So, okay…I guess I’m on board when authorities grab some 95-year-old codger out of his retirement community in Boca Raton because he was a Nazi death camp guard way back in the 1940s, causing untold misery before escaping to America for a peaceful, happy life on the bones of his victims. After all, there’s no statute of limitations on murder.
And it’s not that I condone grown men having sex with 13 year old girls, even in 1970s Hollywood.
But…really? In the age of Al-Qaeda and zillion dollar international Ponzi schemes, the world is still devoting investigative resources to busting Roman Frickin’ Polanski?
I mean, Polanski’s victim Samantha Geimer, now middle-aged, has long since forgiven the director and moved on with her life. Not only that, but Polanski already served more than a month in prison for his crime — more time than, say, Cheney will ever serve for shooting an old guy in the face and, oh yeah, inventing a war.
And, I mean, not that it excuses his actions, but Polanski did lose a mother to the Nazis and a wife to the Mansons, which may have led the director to some pretty dark psychological places…but as Geimer herself has said, “I don’t think he’s a danger to society. I don’t think he needs to be locked up forever and no one has ever come out ever – besides me – and accused him of anything. It was 30 years ago now.”
But, nope: sometimes the cops just get a boner for a case, especially if the perp is high profile, non-violent and easy to catch.
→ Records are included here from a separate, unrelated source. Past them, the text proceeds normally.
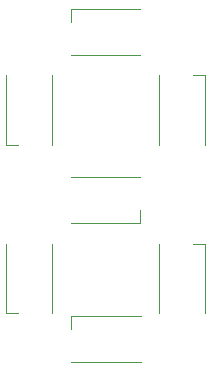
<source format=gto>
G04 #@! TF.GenerationSoftware,KiCad,Pcbnew,8.0.3*
G04 #@! TF.CreationDate,2025-03-14T18:24:52+01:00*
G04 #@! TF.ProjectId,Nixie,4e697869-652e-46b6-9963-61645f706362,rev?*
G04 #@! TF.SameCoordinates,Original*
G04 #@! TF.FileFunction,Legend,Top*
G04 #@! TF.FilePolarity,Positive*
%FSLAX46Y46*%
G04 Gerber Fmt 4.6, Leading zero omitted, Abs format (unit mm)*
G04 Created by KiCad (PCBNEW 8.0.3) date 2025-03-14 18:24:52*
%MOMM*%
%LPD*%
G01*
G04 APERTURE LIST*
%ADD10C,0.120000*%
%ADD11R,0.850000X1.600000*%
%ADD12R,1.600000X0.850000*%
%ADD13R,1.700000X1.700000*%
%ADD14O,1.700000X1.700000*%
G04 APERTURE END LIST*
D10*
X67050000Y-66150000D02*
X67050000Y-72050000D01*
X67050000Y-72050000D02*
X68125000Y-72050000D01*
X70950000Y-66150000D02*
X70950000Y-72050000D01*
X80050000Y-57750000D02*
X80050000Y-51850000D01*
X83950000Y-51850000D02*
X82875000Y-51850000D01*
X83950000Y-57750000D02*
X83950000Y-51850000D01*
X72550000Y-46300000D02*
X72550000Y-47375000D01*
X78450000Y-46300000D02*
X72550000Y-46300000D01*
X78450000Y-50200000D02*
X72550000Y-50200000D01*
X67050000Y-51850000D02*
X67050000Y-57750000D01*
X67050000Y-57750000D02*
X68125000Y-57750000D01*
X70950000Y-51850000D02*
X70950000Y-57750000D01*
X72600000Y-72300000D02*
X72600000Y-73375000D01*
X78500000Y-72300000D02*
X72600000Y-72300000D01*
X78500000Y-76200000D02*
X72600000Y-76200000D01*
X80050000Y-72050000D02*
X80050000Y-66150000D01*
X83950000Y-66150000D02*
X82875000Y-66150000D01*
X83950000Y-72050000D02*
X83950000Y-66150000D01*
X72550000Y-60500000D02*
X78450000Y-60500000D01*
X72550000Y-64400000D02*
X78450000Y-64400000D01*
X78450000Y-64400000D02*
X78450000Y-63325000D01*
%LPC*%
D11*
X69875000Y-67350000D03*
X68125000Y-67350000D03*
X68125000Y-70850000D03*
X69875000Y-70850000D03*
X81125000Y-56550000D03*
X82875000Y-56550000D03*
X82875000Y-53050000D03*
X81125000Y-53050000D03*
D12*
X77250000Y-49125000D03*
X77250000Y-47375000D03*
X73750000Y-47375000D03*
X73750000Y-49125000D03*
D11*
X69875000Y-53050000D03*
X68125000Y-53050000D03*
X68125000Y-56550000D03*
X69875000Y-56550000D03*
D12*
X77300000Y-75125000D03*
X77300000Y-73375000D03*
X73800000Y-73375000D03*
X73800000Y-75125000D03*
D11*
X81125000Y-70850000D03*
X82875000Y-70850000D03*
X82875000Y-67350000D03*
X81125000Y-67350000D03*
D12*
X73750000Y-61575000D03*
X73750000Y-63325000D03*
X77250000Y-63325000D03*
X77250000Y-61575000D03*
D13*
X71580000Y-80425000D03*
D14*
X74120000Y-80425000D03*
X76660000Y-80425000D03*
X79200000Y-80425000D03*
%LPD*%
M02*

</source>
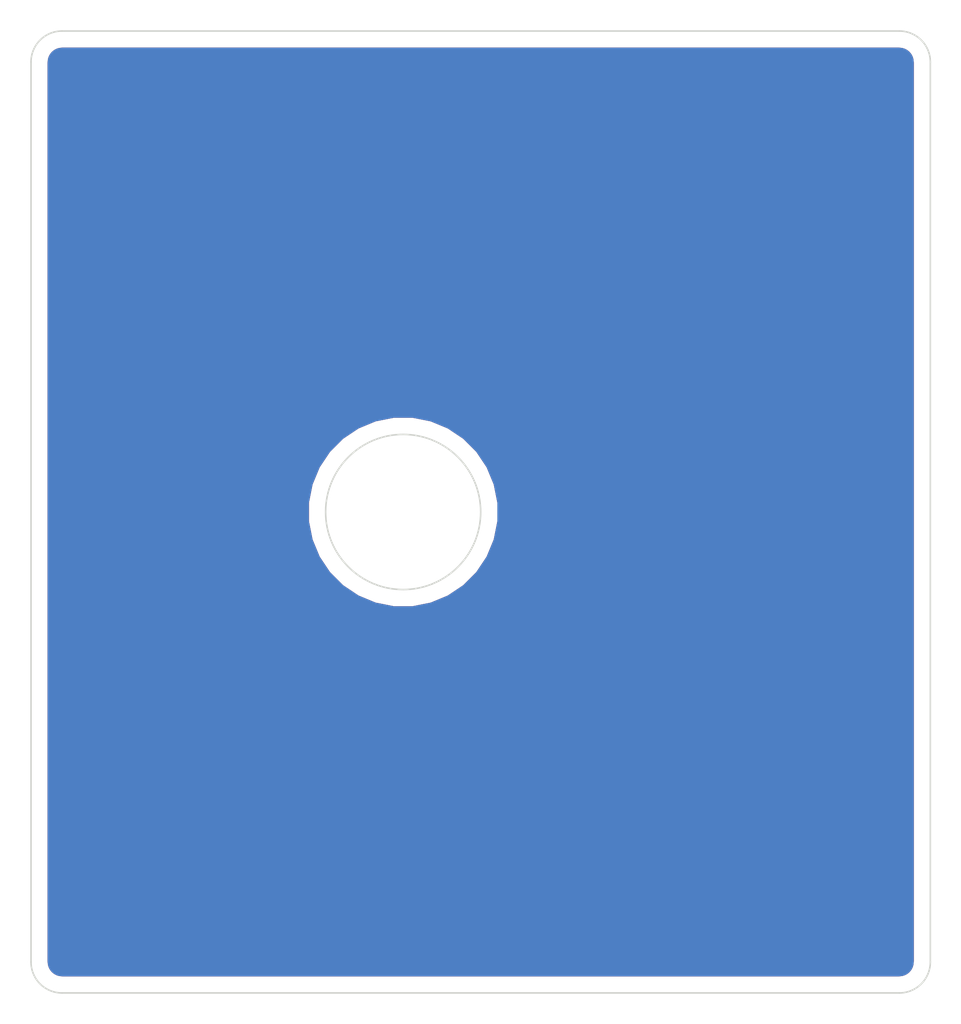
<source format=kicad_pcb>
(kicad_pcb (version 20171130) (host pcbnew 5.1.9+dfsg1-1+deb11u1)

  (general
    (thickness 1.6)
    (drawings 9)
    (tracks 0)
    (zones 0)
    (modules 0)
    (nets 1)
  )

  (page A4)
  (layers
    (0 F.Cu signal)
    (31 B.Cu signal)
    (32 B.Adhes user)
    (33 F.Adhes user)
    (34 B.Paste user)
    (35 F.Paste user)
    (36 B.SilkS user)
    (37 F.SilkS user)
    (38 B.Mask user)
    (39 F.Mask user)
    (40 Dwgs.User user)
    (41 Cmts.User user)
    (42 Eco1.User user)
    (43 Eco2.User user)
    (44 Edge.Cuts user)
    (45 Margin user)
    (46 B.CrtYd user)
    (47 F.CrtYd user)
    (48 B.Fab user)
    (49 F.Fab user)
  )

  (setup
    (last_trace_width 0.25)
    (trace_clearance 0.2)
    (zone_clearance 0.508)
    (zone_45_only no)
    (trace_min 0.2)
    (via_size 0.8)
    (via_drill 0.4)
    (via_min_size 0.4)
    (via_min_drill 0.3)
    (uvia_size 0.3)
    (uvia_drill 0.1)
    (uvias_allowed no)
    (uvia_min_size 0.2)
    (uvia_min_drill 0.1)
    (edge_width 0.05)
    (segment_width 0.2)
    (pcb_text_width 0.3)
    (pcb_text_size 1.5 1.5)
    (mod_edge_width 0.12)
    (mod_text_size 1 1)
    (mod_text_width 0.15)
    (pad_size 1.524 1.524)
    (pad_drill 0.762)
    (pad_to_mask_clearance 0)
    (aux_axis_origin 0 0)
    (visible_elements FFFFFF7F)
    (pcbplotparams
      (layerselection 0x010fc_ffffffff)
      (usegerberextensions true)
      (usegerberattributes false)
      (usegerberadvancedattributes false)
      (creategerberjobfile false)
      (excludeedgelayer true)
      (linewidth 0.100000)
      (plotframeref false)
      (viasonmask false)
      (mode 1)
      (useauxorigin false)
      (hpglpennumber 1)
      (hpglpenspeed 20)
      (hpglpendiameter 15.000000)
      (psnegative false)
      (psa4output false)
      (plotreference true)
      (plotvalue true)
      (plotinvisibletext false)
      (padsonsilk false)
      (subtractmaskfromsilk true)
      (outputformat 1)
      (mirror false)
      (drillshape 0)
      (scaleselection 1)
      (outputdirectory "z-tesioner-housing-gerber/"))
  )

  (net 0 "")

  (net_class Default "This is the default net class."
    (clearance 0.2)
    (trace_width 0.25)
    (via_dia 0.8)
    (via_drill 0.4)
    (uvia_dia 0.3)
    (uvia_drill 0.1)
  )

  (gr_arc (start 155 76) (end 156 76) (angle -90) (layer Edge.Cuts) (width 0.05))
  (gr_arc (start 128 105) (end 127 105) (angle -90) (layer Edge.Cuts) (width 0.05))
  (gr_line (start 127 105) (end 127 76) (layer Edge.Cuts) (width 0.05))
  (gr_line (start 155 106) (end 128 106) (layer Edge.Cuts) (width 0.05))
  (gr_line (start 128 75) (end 155 75) (layer Edge.Cuts) (width 0.05))
  (gr_circle (center 139 90.5) (end 141.5 90.5) (layer Edge.Cuts) (width 0.05))
  (gr_line (start 156 76) (end 156 105) (layer Edge.Cuts) (width 0.05))
  (gr_arc (start 155 105) (end 155 106) (angle -90) (layer Edge.Cuts) (width 0.05))
  (gr_arc (start 128 76) (end 128 75) (angle -90) (layer Edge.Cuts) (width 0.05))

  (zone (net 0) (net_name "") (layer F.Cu) (tstamp 64C3C3F8) (hatch edge 0.508)
    (connect_pads (clearance 0.508))
    (min_thickness 0.254)
    (fill yes (arc_segments 32) (thermal_gap 0.508) (thermal_bridge_width 0.508))
    (polygon
      (pts
        (xy 157 107) (xy 126 107) (xy 126 74) (xy 157 74)
      )
    )
    (filled_polygon
      (pts
        (xy 155.065424 75.66958) (xy 155.128356 75.68858) (xy 155.186405 75.719445) (xy 155.237343 75.760989) (xy 155.279248 75.811644)
        (xy 155.310515 75.869471) (xy 155.329956 75.932272) (xy 155.34 76.027835) (xy 155.340001 104.967711) (xy 155.33042 105.065424)
        (xy 155.31142 105.128357) (xy 155.280554 105.186406) (xy 155.239011 105.237343) (xy 155.188356 105.279248) (xy 155.130529 105.310515)
        (xy 155.067728 105.329956) (xy 154.972165 105.34) (xy 128.032279 105.34) (xy 127.934576 105.33042) (xy 127.871643 105.31142)
        (xy 127.813594 105.280554) (xy 127.762657 105.239011) (xy 127.720752 105.188356) (xy 127.689485 105.130529) (xy 127.670044 105.067728)
        (xy 127.66 104.972165) (xy 127.66 90.188305) (xy 135.835313 90.188305) (xy 135.835313 90.811695) (xy 135.95693 91.423105)
        (xy 136.19549 91.999042) (xy 136.541827 92.517371) (xy 136.982629 92.958173) (xy 137.500958 93.30451) (xy 138.076895 93.54307)
        (xy 138.688305 93.664687) (xy 139.311695 93.664687) (xy 139.923105 93.54307) (xy 140.499042 93.30451) (xy 141.017371 92.958173)
        (xy 141.458173 92.517371) (xy 141.80451 91.999042) (xy 142.04307 91.423105) (xy 142.164687 90.811695) (xy 142.164687 90.188305)
        (xy 142.04307 89.576895) (xy 141.80451 89.000958) (xy 141.458173 88.482629) (xy 141.017371 88.041827) (xy 140.499042 87.69549)
        (xy 139.923105 87.45693) (xy 139.311695 87.335313) (xy 138.688305 87.335313) (xy 138.076895 87.45693) (xy 137.500958 87.69549)
        (xy 136.982629 88.041827) (xy 136.541827 88.482629) (xy 136.19549 89.000958) (xy 135.95693 89.576895) (xy 135.835313 90.188305)
        (xy 127.66 90.188305) (xy 127.66 76.032279) (xy 127.66958 75.934576) (xy 127.68858 75.871644) (xy 127.719445 75.813595)
        (xy 127.760989 75.762657) (xy 127.811644 75.720752) (xy 127.869471 75.689485) (xy 127.932272 75.670044) (xy 128.027835 75.66)
        (xy 154.967721 75.66)
      )
    )
  )
  (zone (net 0) (net_name "") (layer B.Cu) (tstamp 64C3C3F5) (hatch edge 0.508)
    (connect_pads (clearance 0.508))
    (min_thickness 0.254)
    (fill yes (arc_segments 32) (thermal_gap 0.508) (thermal_bridge_width 0.508))
    (polygon
      (pts
        (xy 157 107) (xy 126 107) (xy 126 74) (xy 157 74)
      )
    )
    (filled_polygon
      (pts
        (xy 155.065424 75.66958) (xy 155.128356 75.68858) (xy 155.186405 75.719445) (xy 155.237343 75.760989) (xy 155.279248 75.811644)
        (xy 155.310515 75.869471) (xy 155.329956 75.932272) (xy 155.34 76.027835) (xy 155.340001 104.967711) (xy 155.33042 105.065424)
        (xy 155.31142 105.128357) (xy 155.280554 105.186406) (xy 155.239011 105.237343) (xy 155.188356 105.279248) (xy 155.130529 105.310515)
        (xy 155.067728 105.329956) (xy 154.972165 105.34) (xy 128.032279 105.34) (xy 127.934576 105.33042) (xy 127.871643 105.31142)
        (xy 127.813594 105.280554) (xy 127.762657 105.239011) (xy 127.720752 105.188356) (xy 127.689485 105.130529) (xy 127.670044 105.067728)
        (xy 127.66 104.972165) (xy 127.66 90.188305) (xy 135.835313 90.188305) (xy 135.835313 90.811695) (xy 135.95693 91.423105)
        (xy 136.19549 91.999042) (xy 136.541827 92.517371) (xy 136.982629 92.958173) (xy 137.500958 93.30451) (xy 138.076895 93.54307)
        (xy 138.688305 93.664687) (xy 139.311695 93.664687) (xy 139.923105 93.54307) (xy 140.499042 93.30451) (xy 141.017371 92.958173)
        (xy 141.458173 92.517371) (xy 141.80451 91.999042) (xy 142.04307 91.423105) (xy 142.164687 90.811695) (xy 142.164687 90.188305)
        (xy 142.04307 89.576895) (xy 141.80451 89.000958) (xy 141.458173 88.482629) (xy 141.017371 88.041827) (xy 140.499042 87.69549)
        (xy 139.923105 87.45693) (xy 139.311695 87.335313) (xy 138.688305 87.335313) (xy 138.076895 87.45693) (xy 137.500958 87.69549)
        (xy 136.982629 88.041827) (xy 136.541827 88.482629) (xy 136.19549 89.000958) (xy 135.95693 89.576895) (xy 135.835313 90.188305)
        (xy 127.66 90.188305) (xy 127.66 76.032279) (xy 127.66958 75.934576) (xy 127.68858 75.871644) (xy 127.719445 75.813595)
        (xy 127.760989 75.762657) (xy 127.811644 75.720752) (xy 127.869471 75.689485) (xy 127.932272 75.670044) (xy 128.027835 75.66)
        (xy 154.967721 75.66)
      )
    )
  )
)

</source>
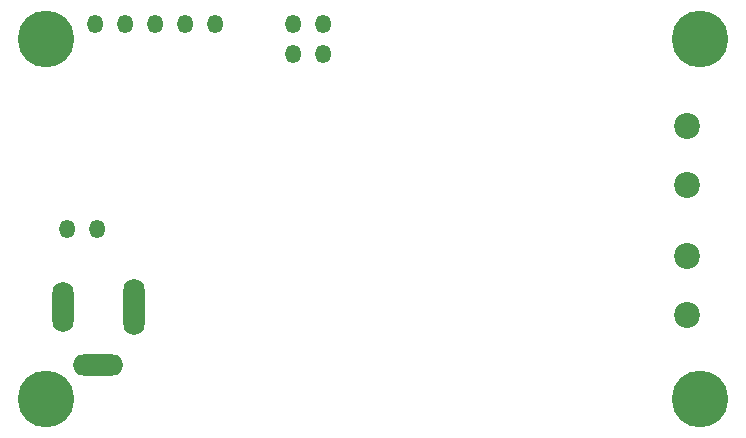
<source format=gbr>
G04 DipTrace 3.1.0.1*
G04 TPA3128D2route.BottomPaste.gbr*
%MOIN*%
G04 #@! TF.FileFunction,Paste,Bot*
G04 #@! TF.Part,Single*
%ADD51C,0.188819*%
%ADD53O,0.169134X0.070709*%
%ADD55O,0.070709X0.169134*%
%ADD57O,0.070709X0.188819*%
%ADD59O,0.051969X0.061969*%
%ADD61C,0.086457*%
%FSLAX26Y26*%
G04*
G70*
G90*
G75*
G01*
G04 BotPaste*
%LPD*%
D61*
X2657795Y1232598D3*
Y1429449D3*
Y799528D3*
Y996378D3*
D59*
X981417Y1771969D3*
X781417D3*
X881417D3*
X1081417D3*
X681417D3*
D57*
X811339Y827087D3*
D55*
X575118D3*
D53*
X693228Y634173D3*
D51*
X520000Y1720787D3*
X2701102D3*
Y520000D3*
X520000D3*
D59*
X1342835Y1771969D3*
X1442835D3*
X1342835Y1671969D3*
X1442835D3*
X590866Y1086929D3*
X690866D3*
M02*

</source>
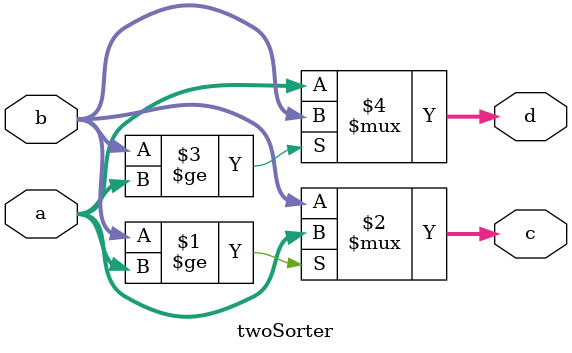
<source format=sv>
module twoSorter(
  input logic[3:0] a,
  input logic[3:0] b,
  output logic[3:0] c,
  output logic[3:0] d
  );

  assign c = b >= a ? a : b;
  assign d = b >= a ? b : a;

endmodule: twoSorter
</source>
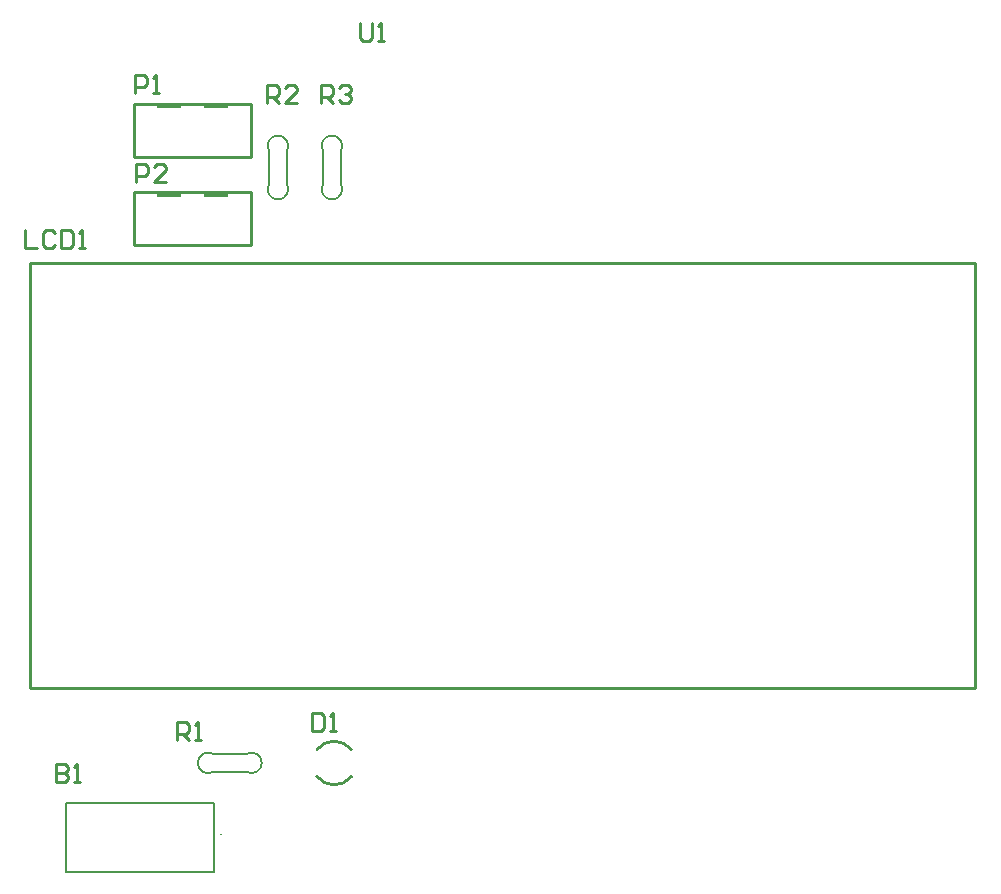
<source format=gto>
G04*
G04 #@! TF.GenerationSoftware,Altium Limited,Altium Designer,23.3.1 (30)*
G04*
G04 Layer_Color=65535*
%FSLAX44Y44*%
%MOMM*%
G71*
G04*
G04 #@! TF.SameCoordinates,789F5575-398E-4CD6-B036-2A59C815F105*
G04*
G04*
G04 #@! TF.FilePolarity,Positive*
G04*
G01*
G75*
%ADD10C,0.2032*%
%ADD11C,0.2540*%
%ADD12C,0.1000*%
%ADD13C,0.2000*%
%ADD14R,2.0000X0.4500*%
D10*
X798830Y429260D02*
G03*
X798830Y414020I-4445J-7620D01*
G01*
X826770D02*
G03*
X826770Y429260I4305J7620D01*
G01*
X845820Y911860D02*
G03*
X861060Y911860I7620J-4445D01*
G01*
Y939800D02*
G03*
X845820Y939800I-7620J4305D01*
G01*
X891540Y911860D02*
G03*
X906780Y911860I7620J-4445D01*
G01*
Y939800D02*
G03*
X891540Y939800I-7620J4305D01*
G01*
X798830Y414020D02*
X826770D01*
X798830Y429260D02*
X826770D01*
X861060Y911860D02*
Y939800D01*
X845820Y911860D02*
Y939800D01*
X906780Y911860D02*
Y939800D01*
X891540Y911860D02*
Y939800D01*
D11*
X915671Y432949D02*
G03*
X886560Y432991I-14572J-11419D01*
G01*
X886453Y410205D02*
G03*
X915719Y410172I14645J11325D01*
G01*
X643940Y485170D02*
Y845170D01*
Y485170D02*
X1443940D01*
Y845170D01*
X643940D02*
X1443940D01*
X731390Y979660D02*
X830390D01*
X731390Y934660D02*
X830390D01*
X830390Y934660D02*
Y979660D01*
X731390Y934660D02*
Y979660D01*
X731710Y904730D02*
X830710D01*
X731710Y859730D02*
X830710D01*
X830710Y859730D02*
Y904730D01*
X731710Y859730D02*
Y904730D01*
X922528Y1048507D02*
Y1035811D01*
X925067Y1033272D01*
X930145D01*
X932685Y1035811D01*
Y1048507D01*
X937763Y1033272D02*
X942841D01*
X940302D01*
Y1048507D01*
X937763Y1045968D01*
X639572Y872993D02*
Y857758D01*
X649729D01*
X664964Y870454D02*
X662425Y872993D01*
X657346D01*
X654807Y870454D01*
Y860297D01*
X657346Y857758D01*
X662425D01*
X664964Y860297D01*
X670042Y872993D02*
Y857758D01*
X677660D01*
X680199Y860297D01*
Y870454D01*
X677660Y872993D01*
X670042D01*
X685277Y857758D02*
X690356D01*
X687816D01*
Y872993D01*
X685277Y870454D01*
X889762Y980440D02*
Y995675D01*
X897380D01*
X899919Y993136D01*
Y988057D01*
X897380Y985518D01*
X889762D01*
X894840D02*
X899919Y980440D01*
X904997Y993136D02*
X907536Y995675D01*
X912615D01*
X915154Y993136D01*
Y990597D01*
X912615Y988057D01*
X910075D01*
X912615D01*
X915154Y985518D01*
Y982979D01*
X912615Y980440D01*
X907536D01*
X904997Y982979D01*
X844042Y980440D02*
Y995675D01*
X851659D01*
X854199Y993136D01*
Y988057D01*
X851659Y985518D01*
X844042D01*
X849120D02*
X854199Y980440D01*
X869434D02*
X859277D01*
X869434Y990597D01*
Y993136D01*
X866895Y995675D01*
X861816D01*
X859277Y993136D01*
X768350Y441198D02*
Y456433D01*
X775967D01*
X778507Y453894D01*
Y448815D01*
X775967Y446276D01*
X768350D01*
X773428D02*
X778507Y441198D01*
X783585D02*
X788663D01*
X786124D01*
Y456433D01*
X783585Y453894D01*
X733044Y913638D02*
Y928873D01*
X740661D01*
X743201Y926334D01*
Y921255D01*
X740661Y918716D01*
X733044D01*
X758436Y913638D02*
X748279D01*
X758436Y923795D01*
Y926334D01*
X755897Y928873D01*
X750818D01*
X748279Y926334D01*
X732536Y988568D02*
Y1003803D01*
X740154D01*
X742693Y1001264D01*
Y996186D01*
X740154Y993646D01*
X732536D01*
X747771Y988568D02*
X752849D01*
X750310D01*
Y1003803D01*
X747771Y1001264D01*
X882396Y464053D02*
Y448818D01*
X890014D01*
X892553Y451357D01*
Y461514D01*
X890014Y464053D01*
X882396D01*
X897631Y448818D02*
X902709D01*
X900170D01*
Y464053D01*
X897631Y461514D01*
X665734Y421127D02*
Y405892D01*
X673352D01*
X675891Y408431D01*
Y410970D01*
X673352Y413509D01*
X665734D01*
X673352D01*
X675891Y416049D01*
Y418588D01*
X673352Y421127D01*
X665734D01*
X680969Y405892D02*
X686047D01*
X683508D01*
Y421127D01*
X680969Y418588D01*
D12*
X805700Y360680D02*
G03*
X804700Y360680I-500J0D01*
G01*
D02*
G03*
X805700Y360680I500J0D01*
G01*
D13*
X799600Y329680D02*
Y387680D01*
X673600D02*
X799600D01*
X673600Y329680D02*
Y387680D01*
Y329680D02*
X799600D01*
D14*
X760890Y977410D02*
D03*
X800890D02*
D03*
X761210Y902480D02*
D03*
X801210D02*
D03*
M02*

</source>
A few months back, for example, graffitti artist Shepard Fairey — the guy who did the iconic Obama “Hope” poster — was busted in Boston at an Institute of Contemporary Art exhibit of his art for the crime of plastering Andre the Giant’s mug on a railroad trestle.
Graffiti is hardly statutory rape, of course, but in the interests of trying out a brand new pop culture colloquialism I’ve just invented, I’d say Fairey got totally Polanskied at the ICA, in the same way the beleaguered state of California now has to waste valuable time and resources after the recent Polanskification of a certain world-famous director in Zurich.

There was a time, back in 1977, when the central issue of the case was that Polanski had pled guilty to statutory rape (as part of a deal that got the more egregious charges against him dropped).
Today, the central issue ought to be that the man has already served his time: he spent more than 40 days locked up in a maximum security prison undergoing “psychiatric evaluation.” In the doc “Wanted and Desired”, both the prosecution and defense attorneys agree that this was the full sentence both the DA’s department and the advising psychiatrists wanted, and that the only reason it was presented as anything other than a prison sentence was that the judge (since deceased) was a publicity hog and got cute in hopes of keeping the media spotlight on him a little longer.
The judge had openly agreed to let Polanski go after the 42 days were up, and everyone agrees that after the press made noises about how the little pervert deserved worse than he got, His Honor informed lawyers on both sides that he was breaking his word and planning to send Polanski BACK into maximum security,
In the documentary, the prosecutor remembers the defense attorney asking him what he thought of it all, and the prosecutor says that, to his personal regret, he said that if Polanski was his client, he’d have to advise him to give up on any hope of getting justice and to just make a run for it. Unless you think that a man who’s done his time should be retried and resentenced for the same crime, over and over in perpetuity, this isn’t a case about a guy who did the crime and tried to weasel out of doing the crime. It’s a case of somebody who’s still being punished for having gotten on the wrong side of a douchebag in a robe. (Phil Nugent)
Don’t y’all know that instead of citing the facts of the case or talking about what the concept like justice means in this situation, you’re supposed to start screaming “HE! RAPED! A! CHILD!” and demanding his head on a stick? Catch up with the rest of the Internet, kiddos.